修改所有 mongdb 节点的配置文件 /etc/mongod.conf，添加集群 replication 信息 replSetName: rs0，并重启服务。

# cat /etc/mongod.conf 
# mongod.conf

# for documentation of all options, see:
#   http://docs.mongodb.org/manual/reference/configuration-options/

# where to write logging data.
systemLog:
  destination: file
  logAppend: true
  path: /var/log/mongodb/mongod.log

# Where and how to store data.
storage:
  dbPath: /var/lib/mongo
  journal:
    enabled: true
#  engine:
#  mmapv1:
#  wiredTiger:

# how the process runs
processManagement:
  fork: true  # fork and run in background
  pidFilePath: /var/run/mongodb/mongod.pid  # location of pidfile

# network interfaces
net:
  port: 27017
#  bindIp: 127.0.0.1  # Listen to local interface only, comment to listen on all interfaces.


#security:

#operationProfiling:

replication:
  replSetName: rs0
#sharding:

## Enterprise-Only Options

#auditLog:

#snmp:

mongod.conf

$ sudo systemctl restart mongod.service

在集群其中一个节点，启动 mongo 命令行：

$ mongo

初始化 mongodb 集群，使用本机 hostname 或 IP 加端口：

$ rs.initiate( {_id : "rs0",
   members: [{ _id : 0, host : "mongodb0.example.net:27017" } ]
})

验证集群配置：

$ rs.conf()

{"_id" : "rs0",
   "version" : 1,
   "protocolVersion" : NumberLong(1),
   "members" : [
      {"_id" : 0,
         "host" : "mongodb0.example.net:27017",
         "arbiterOnly" : false,
         "buildIndexes" : true,
         "hidden" : false,
         "priority" : 1,
         "tags" : { },
         "slaveDelay" : NumberLong(0),
         "votes" : 1
      }
   ],
   "settings" : {"chainingAllowed" : true,
      "heartbeatIntervalMillis" : 2000,
      "heartbeatTimeoutSecs" : 10,
      "electionTimeoutMillis" : 10000,
      "catchUpTimeoutMillis" : 2000,
      "getLastErrorModes" : { },
      "getLastErrorDefaults" : {"w" : 1,
         "wtimeout" : 0
      },
      "replicaSetId" : ObjectId("585ab9df685f726db2c6a840")
   }
}

rs.conf()

将其他节点加入集群，并查看集群配置：

rs0:PRIMARY> rs.add("mongodb1.example.net")
rs0:PRIMARY> rs.add("mongodb2.example.net")

rs0:PRIMARY> rs.status()

创建 graylog 数据库，并添加 graylog 用户，赋予 readWrite 和 dbAdmin 权限：

rs0:PRIMARY> use graylog
switched to db graylog
rs0:PRIMARY> db.createUser( {user: "graylog",
     pwd: "75PN76Db66En",
     roles: [{ role: "readWrite", db: "graylog" } ]
   });
rs0:PRIMARY> db.grantRolesToUser("graylog" , [{ role: "dbAdmin", db: "graylog" } ])
rs0:PRIMARY> show users
rs0:PRIMARY> db.auth("graylog","75sdfsdsdfn")

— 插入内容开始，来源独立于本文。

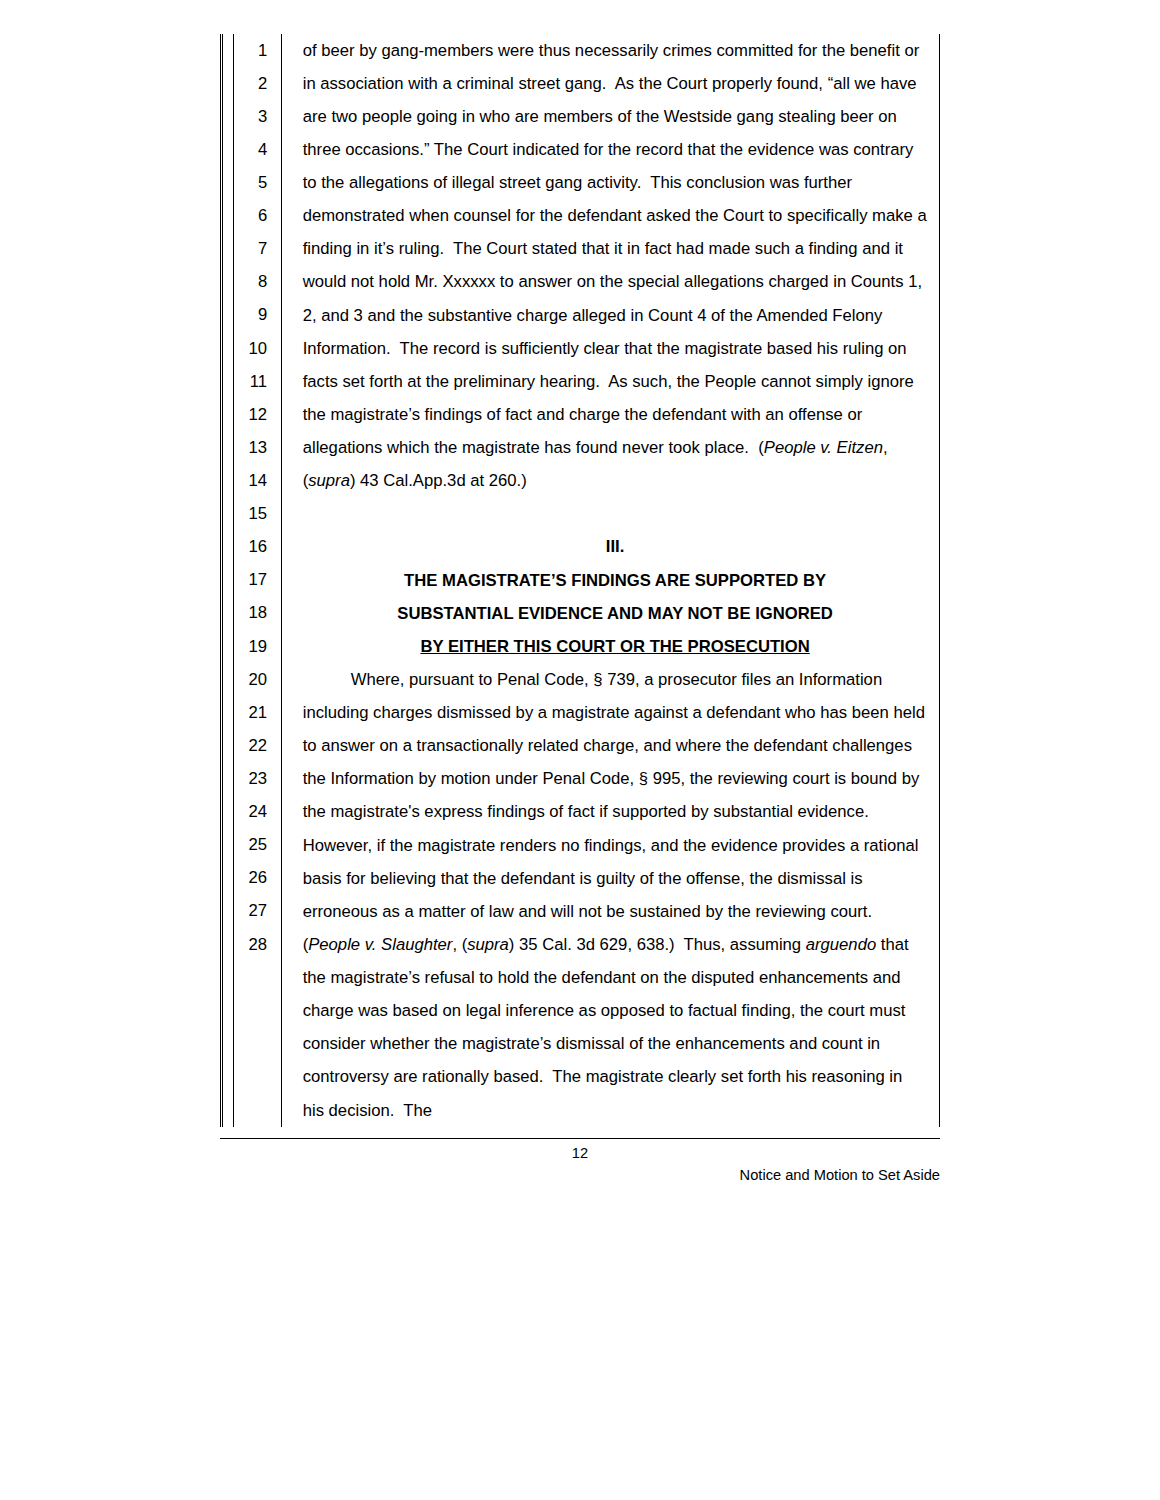1
2
3
4
5
6
7
8
9
10
11
12
13
14
15
16
17
18
19
20
21
22
23
24
25
26
27
28
of beer by gang-members were thus necessarily crimes committed for the benefit or in association with a criminal street gang. As the Court properly found, “all we have are two people going in who are members of the Westside gang stealing beer on three occasions.” The Court indicated for the record that the evidence was contrary to the allegations of illegal street gang activity. This conclusion was further demonstrated when counsel for the defendant asked the Court to specifically make a finding in it’s ruling. The Court stated that it in fact had made such a finding and it would not hold Mr. Xxxxxx to answer on the special allegations charged in Counts 1, 2, and 3 and the substantive charge alleged in Count 4 of the Amended Felony Information. The record is sufficiently clear that the magistrate based his ruling on facts set forth at the preliminary hearing. As such, the People cannot simply ignore the magistrate’s findings of fact and charge the defendant with an offense or allegations which the magistrate has found never took place. (People v. Eitzen, (supra) 43 Cal.App.3d at 260.)
III. The Magistrate’s Findings Are Supported By
Substantial Evidence And May Not Be Ignored
By Either This Court Or The Prosecution
Where, pursuant to Penal Code, § 739, a prosecutor files an Information including charges dismissed by a magistrate against a defendant who has been held to answer on a transactionally related charge, and where the defendant challenges the Information by motion under Penal Code, § 995, the reviewing court is bound by the magistrate's express findings of fact if supported by substantial evidence. However, if the magistrate renders no findings, and the evidence provides a rational basis for believing that the defendant is guilty of the offense, the dismissal is erroneous as a matter of law and will not be sustained by the reviewing court. (People v. Slaughter, (supra) 35 Cal. 3d 629, 638.) Thus, assuming arguendo that the magistrate’s refusal to hold the defendant on the disputed enhancements and charge was based on legal inference as opposed to factual finding, the court must consider whether the magistrate’s dismissal of the enhancements and count in controversy are rationally based. The magistrate clearly set forth his reasoning in his decision. The
12
Notice and Motion to Set Aside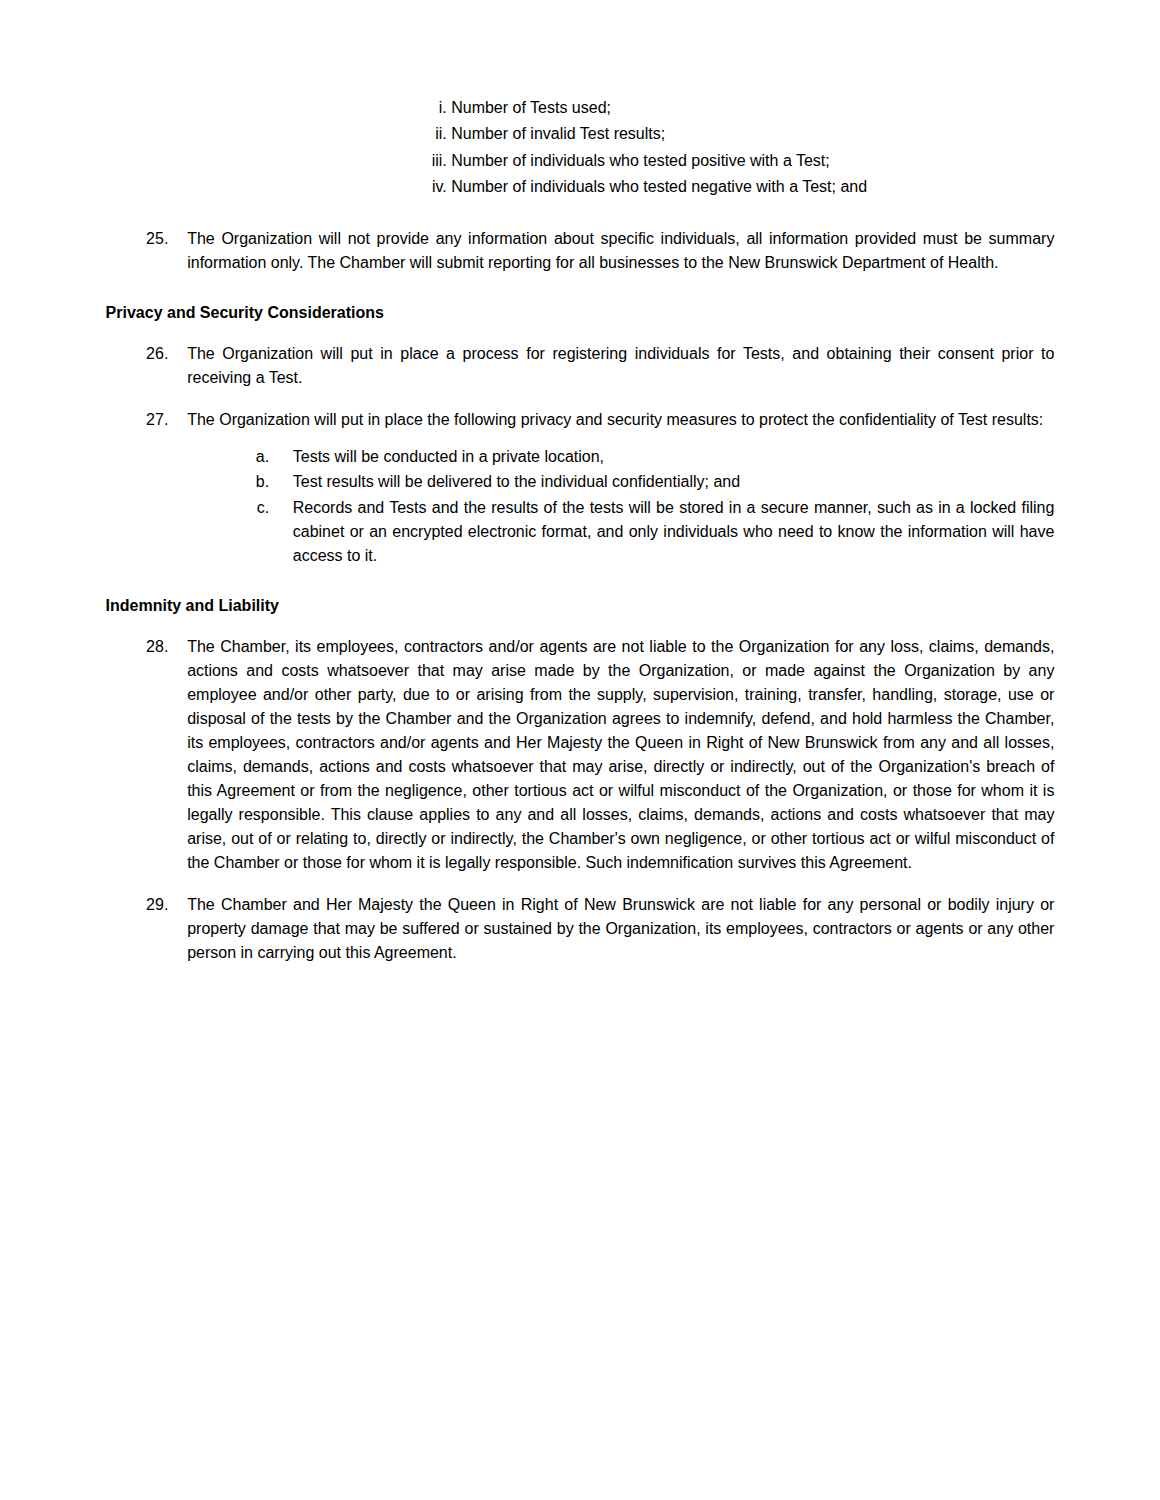Number of Tests used;
Number of invalid Test results;
Number of individuals who tested positive with a Test;
Number of individuals who tested negative with a Test; and
The Organization will not provide any information about specific individuals, all information provided must be summary information only. The Chamber will submit reporting for all businesses to the New Brunswick Department of Health.
Privacy and Security Considerations
The Organization will put in place a process for registering individuals for Tests, and obtaining their consent prior to receiving a Test.
The Organization will put in place the following privacy and security measures to protect the confidentiality of Test results:
Tests will be conducted in a private location,
Test results will be delivered to the individual confidentially; and
Records and Tests and the results of the tests will be stored in a secure manner, such as in a locked filing cabinet or an encrypted electronic format, and only individuals who need to know the information will have access to it.
Indemnity and Liability
The Chamber, its employees, contractors and/or agents are not liable to the Organization for any loss, claims, demands, actions and costs whatsoever that may arise made by the Organization, or made against the Organization by any employee and/or other party, due to or arising from the supply, supervision, training, transfer, handling, storage, use or disposal of the tests by the Chamber and the Organization agrees to indemnify, defend, and hold harmless the Chamber, its employees, contractors and/or agents and Her Majesty the Queen in Right of New Brunswick from any and all losses, claims, demands, actions and costs whatsoever that may arise, directly or indirectly, out of the Organization's breach of this Agreement or from the negligence, other tortious act or wilful misconduct of the Organization, or those for whom it is legally responsible. This clause applies to any and all losses, claims, demands, actions and costs whatsoever that may arise, out of or relating to, directly or indirectly, the Chamber's own negligence, or other tortious act or wilful misconduct of the Chamber or those for whom it is legally responsible. Such indemnification survives this Agreement.
The Chamber and Her Majesty the Queen in Right of New Brunswick are not liable for any personal or bodily injury or property damage that may be suffered or sustained by the Organization, its employees, contractors or agents or any other person in carrying out this Agreement.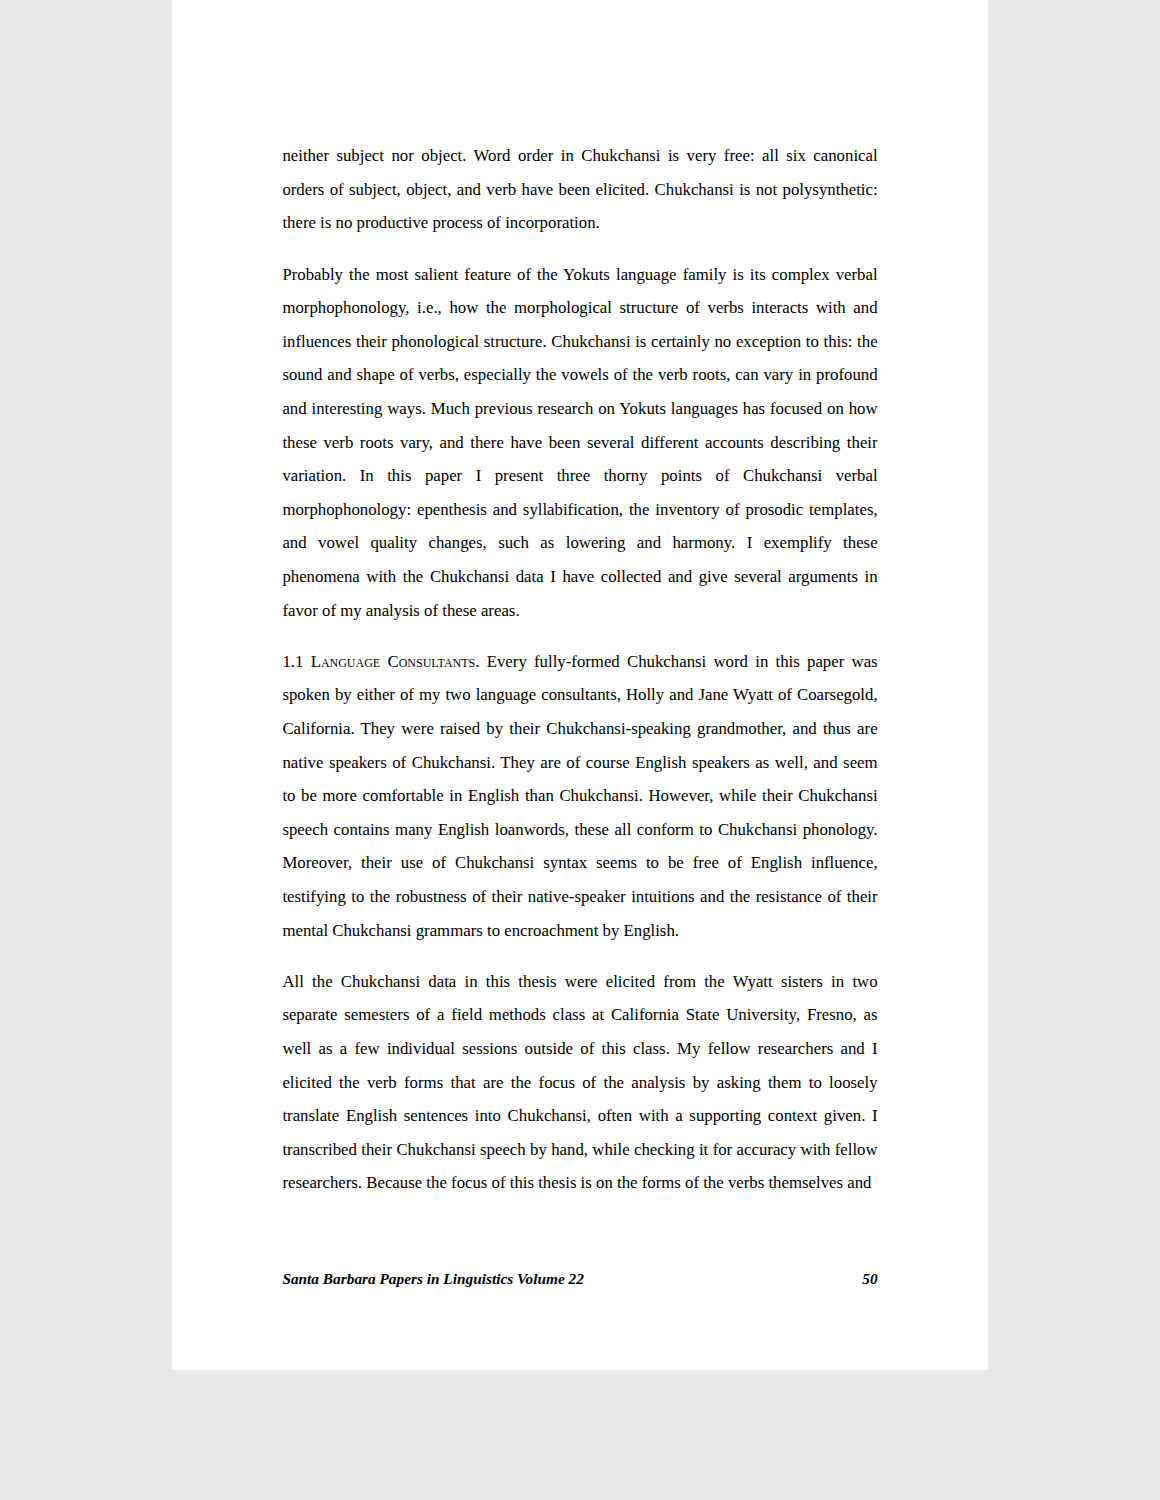neither subject nor object. Word order in Chukchansi is very free: all six canonical orders of subject, object, and verb have been elicited. Chukchansi is not polysynthetic: there is no productive process of incorporation.
Probably the most salient feature of the Yokuts language family is its complex verbal morphophonology, i.e., how the morphological structure of verbs interacts with and influences their phonological structure. Chukchansi is certainly no exception to this: the sound and shape of verbs, especially the vowels of the verb roots, can vary in profound and interesting ways. Much previous research on Yokuts languages has focused on how these verb roots vary, and there have been several different accounts describing their variation. In this paper I present three thorny points of Chukchansi verbal morphophonology: epenthesis and syllabification, the inventory of prosodic templates, and vowel quality changes, such as lowering and harmony. I exemplify these phenomena with the Chukchansi data I have collected and give several arguments in favor of my analysis of these areas.
1.1 Language Consultants. Every fully-formed Chukchansi word in this paper was spoken by either of my two language consultants, Holly and Jane Wyatt of Coarsegold, California. They were raised by their Chukchansi-speaking grandmother, and thus are native speakers of Chukchansi. They are of course English speakers as well, and seem to be more comfortable in English than Chukchansi. However, while their Chukchansi speech contains many English loanwords, these all conform to Chukchansi phonology. Moreover, their use of Chukchansi syntax seems to be free of English influence, testifying to the robustness of their native-speaker intuitions and the resistance of their mental Chukchansi grammars to encroachment by English.
All the Chukchansi data in this thesis were elicited from the Wyatt sisters in two separate semesters of a field methods class at California State University, Fresno, as well as a few individual sessions outside of this class. My fellow researchers and I elicited the verb forms that are the focus of the analysis by asking them to loosely translate English sentences into Chukchansi, often with a supporting context given. I transcribed their Chukchansi speech by hand, while checking it for accuracy with fellow researchers. Because the focus of this thesis is on the forms of the verbs themselves and
Santa Barbara Papers in Linguistics Volume 22 50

修改 elasticsearch 配置文件并重启服务：

# cat /etc/elasticsearch/elasticsearch.yml | grep cluster.name
cluster.name: graylog
# cat /etc/elasticsearch/elasticsearch.yml | grep discovery.zen.ping
discovery.zen.ping.unicast.hosts: ["10.2.2.41", "10.2.2.43"]
# cat /etc/elasticsearch/elasticsearch.yml | grep network.host
network.host: 10.2.2.42

graylog master 节点修改配置 server.conf 中 is_master = true，其他节点为 false，同时 rest_listen_uri 以及 rest_transport_uri 必须可以被集群中的其他节点连通。

修改 mongodb 连接配置：

# cat /etc/graylog/server/server.conf|grep mongodb_uri
mongodb_uri = mongodb://graylog:75PN76Db66En@10.2.2.41:27017,10.2.2.42:27017,10.2.2.43:27017/graylog?replicaSet=rs0

修改 elasticsearch 连接配置：

# cat /etc/graylog/server/server.conf|grep elasticsearch_hosts
elasticsearch_hosts = http://grayloguser:3KKLg8294CE0@10.2.2.41:9200,http://grayloguser:3KKLg8294CE0@10.2.2.42:9200,http://grayloguser:3KKLg8294CE0@10.2.2.43:9200

开启 web 界面：

# cat /etc/graylog/server/server.conf|grep web_enable
web_enable = true

此时可以通过负载均衡器 IP:9000 对 graylog 进行访问。

接入 syslog

首先在 webui 创建 input：

CentOS 搭建 Graylog 集群详解

以 rsyslog 为例：

/etc/rsyslog.d/graylog.conf:

*.* @@x.x.x.x:514;RSYSLOG_SyslogProtocol23Format

service rsyslog restart

即可查看该 input 的 message：

CentOS 搭建 Graylog 集群详解

GELF (http 为例)

GELF (Graylog Extended Log Format) 可以接收结构化的事件，支持压缩 (GZIP’d or ZLIB’d) 和分块。

GELF message：

- version string
- host string
- short_message string
- full_message string
- timestamp number
- level number
- facility string
- line number
- file string
- _[additional field] string or number, 通过 _ 前缀添加自定义的字段

新建一个 GELF HTTP input:

CentOS 搭建 Graylog 集群详解

推送日志：

curl -XPOST http://106.75.62.142:12201/gelf -p0 -d '{"message":" 这是一条消息 ","host":"172.3.3.3","facility":"test","topic":"meme"}'

查看推送的日志：

CentOS 搭建 Graylog 集群详解

收集服务日志(nodejs 为例)

log4js, bunyan，winston 等等 nodejs 日志框架都可以，这里我们以 bunyan 为例，因为 bunyan 可以将日志以 json 的形式打印。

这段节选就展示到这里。